::: Testo proposto

- Un personaggio
che non apparteneva alla “casta”
La
morte di Biagio Conte, a soli 59 anni, ha avuto una risonanza che va ben oltre
la cerchia dei suoi collaboratori e sostenitori. La notizia è stata ripresa dai
giornali nazionali che hanno parlato di lui, dando ampio spazio alla
ricostruzione della sua storia. Il sindaco di Palermo, Roberto Lagalla ha
emanato un’ordinanza con cui ha indetto il lutto cittadino e le bandiere a
mezz’asta. E il presidente della
Repubblica, Sergio Mattarella, lo ha ricordato come «punto di riferimento, non
soltanto a Palermo, per chi crede nei valori della solidarietà e della dignità
della persona, che ha testimoniato concretamente, in maniera coinvolgente ed
eroica».

::::::

- Istruzioni da seguire
Prosegui il testo sulla morte di Biagio Conte, riprendendolo subito dopo le parole di Mattarella che lo chiudono.

::: Dati forniti

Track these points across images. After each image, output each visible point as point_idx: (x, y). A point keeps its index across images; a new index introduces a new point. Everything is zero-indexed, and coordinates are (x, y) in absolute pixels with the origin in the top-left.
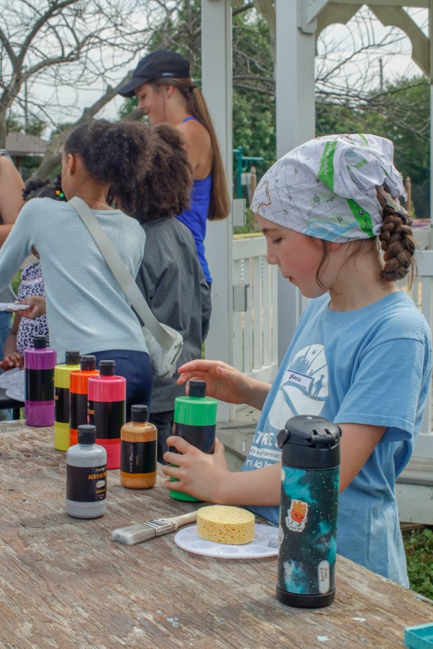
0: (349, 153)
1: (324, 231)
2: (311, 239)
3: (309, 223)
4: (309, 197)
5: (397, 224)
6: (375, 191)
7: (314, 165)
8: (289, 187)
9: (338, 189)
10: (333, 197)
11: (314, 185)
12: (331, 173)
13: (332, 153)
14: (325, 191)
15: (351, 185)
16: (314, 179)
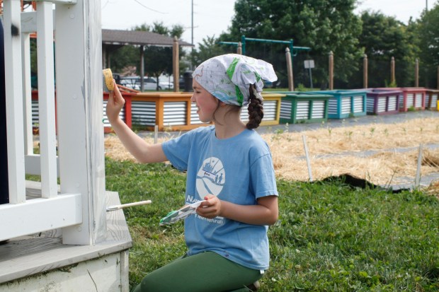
0: (243, 66)
1: (221, 96)
2: (214, 97)
3: (215, 90)
4: (219, 79)
5: (257, 104)
6: (249, 86)
7: (226, 66)
8: (212, 72)
9: (233, 80)
10: (230, 82)
11: (224, 74)
12: (233, 71)
13: (236, 63)
14: (227, 79)
15: (240, 80)
16: (224, 72)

::::::

- Risposta
Un’eco
così ampia non era scontata. In questa società dell’immagine, del prestigio
sociale e del potere economico e politico, Biagio Conte non vantava nessuno di
questi titoli. Non era un “influencer”, non aveva nessuna carica, neppure
ecclesiastica, non faceva parte della “casta”. Da quando ha fatto le sue scelte
di vita, ha voluto solo esser “fratel Biagio”, un poveraccio col saio e un
bastone, che ha girato a piedi per l’Italia e per l’Europa, spesso dormendo
all’addiaccio, mangiando quello che per carità gli offrivano, senza fare discorsi
memorabili, semplicemente vivendo la sua povertà come una testimonianza per un
mondo ricco, che non vuole rinunziare a nulla e non intende condividere con i
bisognosi quello che ha.
La
«Missione di Speranza e Carità»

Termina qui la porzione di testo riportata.